▶ 課題の指示: 次の食品用粉末組成物の抜粋を、一字も変えずに全文そのまま書き出してください。

▶ 本文抜粋:

初期溶解率[%]=(1分間撹拌液の吸光度/30分間撹拌液の吸光度)×100
【0048】
〔平均粒子径の測定法〕
レーザー散乱回折法粒度分布測定装置LS 13 320(ベックマン・コールター(株)製)を用い、メジアン径を粉末の平均粒子径とした。測定においては、トルネードドライパウダーモジュールを用いた。
【0049】
〔安息角の測定法〕
JIS R 9301−2−2で規定された方法により求めた。
【0050】
〔比容積の測定法〕
JIS K 7365で規定された方法で求められた見掛け密度を用い、次の式により算出した。
比容積[cm3/g]=1/(見掛け密度[g/cm3])
【0051】
【表1】

【0052】
以上の結果より、ポリオキシエチレンソルビタン脂肪酸エステル及びデキストリンを含有し、比容積が所定範囲にある食品用粉末組成物は、その粉末物性が良好であり、水への溶解性も良好であることが分かった。
【0053】
実施例7〜12
〔食品用粉末組成物の調製〕
上記で使用したポリソルベート60とオイルQの配合割合量を、それぞれ40gと60g、45gと55g、50gと50gとし、混合機としてニーダーに替えてホバートミキサー(ホバート・ジャパン(株)、容量3L)を使用し混合時間を10分とする以外は上記実施例1と同様の方法にて食品用粉末組成物3種(ポリソルベート濃度40質量%(実施例7)、45質量%(実施例8)及び50質量%(実施例9))を調製した。
【0054】
実施例9の食品用粉末組成物(90g)に対して、上記で使用したオイルQ(10g)を25℃で添加し、上記ホバートミキサーにて、30秒間混合し、食品用粉末組成物(ポリソルベート濃度45質量%(実施例10))を調製した。

▶ データ内容:

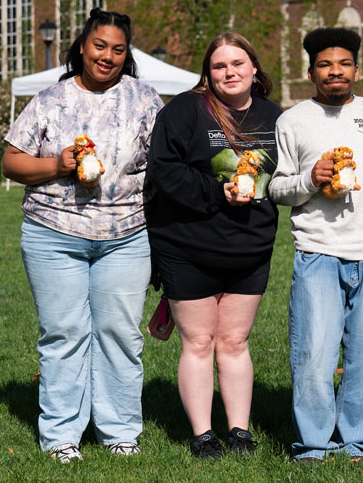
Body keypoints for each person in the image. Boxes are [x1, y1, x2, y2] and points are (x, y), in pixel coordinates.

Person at [2, 8, 163, 462]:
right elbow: (12, 162)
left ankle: (119, 431)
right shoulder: (51, 99)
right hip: (53, 234)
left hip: (127, 236)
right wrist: (57, 164)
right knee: (64, 332)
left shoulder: (146, 100)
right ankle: (60, 436)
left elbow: (163, 167)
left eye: (117, 49)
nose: (107, 56)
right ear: (81, 46)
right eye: (99, 46)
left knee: (119, 332)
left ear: (126, 54)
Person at [145, 32, 281, 458]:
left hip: (251, 248)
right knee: (200, 341)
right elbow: (163, 173)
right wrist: (215, 192)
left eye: (238, 63)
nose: (230, 72)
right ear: (209, 72)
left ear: (254, 68)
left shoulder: (275, 117)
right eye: (220, 66)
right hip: (189, 246)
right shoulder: (186, 110)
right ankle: (203, 435)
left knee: (236, 342)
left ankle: (239, 431)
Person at [268, 27, 363, 463]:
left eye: (343, 64)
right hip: (318, 252)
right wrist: (311, 180)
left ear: (357, 70)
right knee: (313, 356)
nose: (335, 72)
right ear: (311, 72)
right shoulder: (293, 120)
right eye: (325, 65)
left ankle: (357, 442)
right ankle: (313, 446)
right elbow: (277, 189)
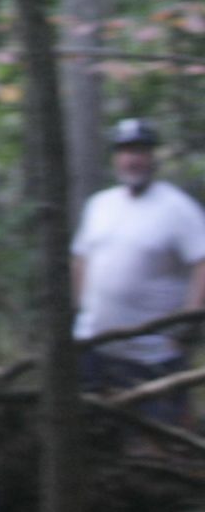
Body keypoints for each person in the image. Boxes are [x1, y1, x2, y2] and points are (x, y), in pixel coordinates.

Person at [73, 118, 205, 424]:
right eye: (125, 150)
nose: (132, 158)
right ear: (115, 157)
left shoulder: (177, 208)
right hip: (94, 348)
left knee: (156, 444)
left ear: (152, 157)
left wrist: (190, 322)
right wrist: (78, 311)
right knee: (96, 435)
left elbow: (202, 261)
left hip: (153, 357)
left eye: (140, 150)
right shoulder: (99, 205)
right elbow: (80, 257)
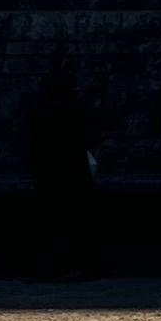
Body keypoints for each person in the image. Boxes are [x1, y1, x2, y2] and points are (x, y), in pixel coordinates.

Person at [21, 63, 103, 278]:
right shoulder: (75, 110)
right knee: (73, 220)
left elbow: (31, 140)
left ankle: (47, 266)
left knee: (50, 221)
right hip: (72, 171)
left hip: (49, 172)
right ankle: (74, 265)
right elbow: (90, 137)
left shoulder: (41, 110)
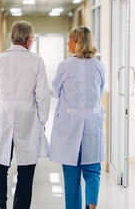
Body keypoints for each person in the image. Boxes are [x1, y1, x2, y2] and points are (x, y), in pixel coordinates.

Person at [0, 20, 50, 209]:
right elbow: (43, 96)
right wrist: (42, 122)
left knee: (0, 166)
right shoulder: (36, 60)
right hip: (28, 119)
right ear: (29, 39)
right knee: (26, 168)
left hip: (2, 117)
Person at [49, 26, 106, 209]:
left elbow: (56, 91)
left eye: (70, 40)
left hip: (69, 127)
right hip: (92, 124)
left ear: (78, 42)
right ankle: (92, 204)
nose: (68, 44)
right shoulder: (99, 66)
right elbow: (99, 92)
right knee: (92, 170)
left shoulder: (65, 66)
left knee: (72, 174)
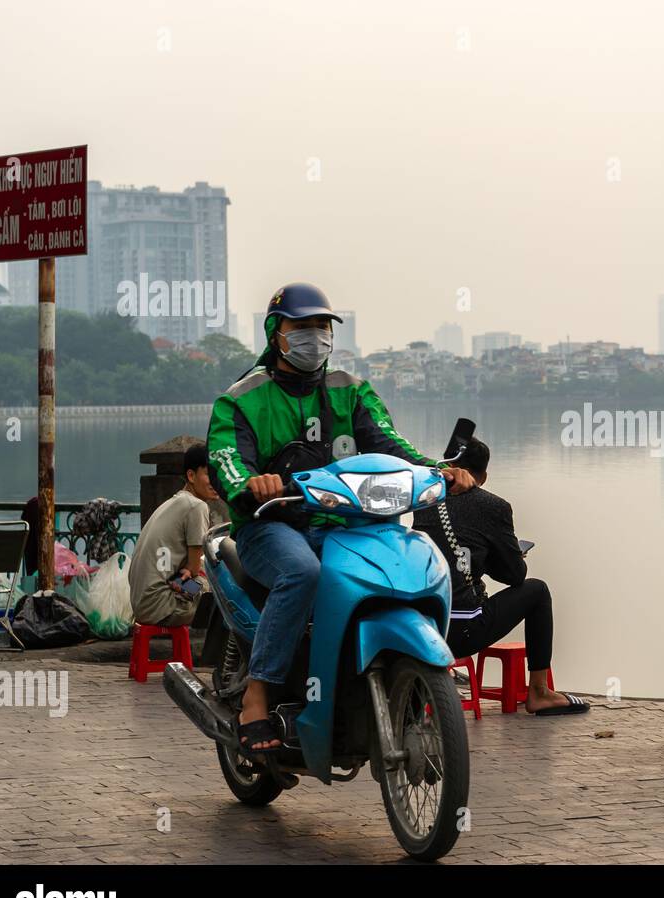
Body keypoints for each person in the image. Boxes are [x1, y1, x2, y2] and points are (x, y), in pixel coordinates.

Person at [207, 282, 475, 755]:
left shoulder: (351, 390)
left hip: (347, 522)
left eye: (322, 326)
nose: (316, 336)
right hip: (273, 525)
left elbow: (391, 445)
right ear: (276, 333)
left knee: (406, 560)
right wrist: (251, 483)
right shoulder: (242, 399)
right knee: (302, 572)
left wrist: (437, 471)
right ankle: (258, 694)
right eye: (302, 327)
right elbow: (227, 457)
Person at [412, 437, 588, 715]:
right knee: (537, 591)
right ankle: (540, 692)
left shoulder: (423, 499)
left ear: (449, 467)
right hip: (462, 632)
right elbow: (514, 577)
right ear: (483, 476)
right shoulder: (494, 506)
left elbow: (455, 555)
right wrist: (512, 555)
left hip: (420, 628)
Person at [128, 444, 220, 627]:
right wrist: (190, 572)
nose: (217, 481)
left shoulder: (175, 502)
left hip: (141, 605)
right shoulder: (196, 506)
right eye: (209, 474)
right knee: (220, 591)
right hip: (162, 606)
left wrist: (186, 573)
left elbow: (188, 570)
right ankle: (219, 655)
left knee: (201, 581)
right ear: (191, 476)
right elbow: (194, 569)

▶ 記述回答:
初期溶解率[%]=(1分間撹拌液の吸光度/30分間撹拌液の吸光度)×100
【0048】
〔平均粒子径の測定法〕
レーザー散乱回折法粒度分布測定装置LS 13 320(ベックマン・コールター(株)製)を用い、メジアン径を粉末の平均粒子径とした。測定においては、トルネードドライパウダーモジュールを用いた。
【0049】
〔安息角の測定法〕
JIS R 9301−2−2で規定された方法により求めた。
【0050】
〔比容積の測定法〕
JIS K 7365で規定された方法で求められた見掛け密度を用い、次の式により算出した。
比容積[cm3/g]=1/(見掛け密度[g/cm3])
【0051】
【表1】

【0052】
以上の結果より、ポリオキシエチレンソルビタン脂肪酸エステル及びデキストリンを含有し、比容積が所定範囲にある食品用粉末組成物は、その粉末物性が良好であり、水への溶解性も良好であることが分かった。
【0053】
実施例7〜12
〔食品用粉末組成物の調製〕
上記で使用したポリソルベート60とオイルQの配合割合量を、それぞれ40gと60g、45gと55g、50gと50gとし、混合機としてニーダーに替えてホバートミキサー(ホバート・ジャパン(株)、容量3L)を使用し混合時間を10分とする以外は上記実施例1と同様の方法にて食品用粉末組成物3種(ポリソルベート濃度40質量%(実施例7)、45質量%(実施例8)及び50質量%(実施例9))を調製した。
【0054】
実施例9の食品用粉末組成物(90g)に対して、上記で使用したオイルQ(10g)を25℃で添加し、上記ホバートミキサーにて、30秒間混合し、食品用粉末組成物(ポリソルベート濃度45質量%(実施例10))を調製した。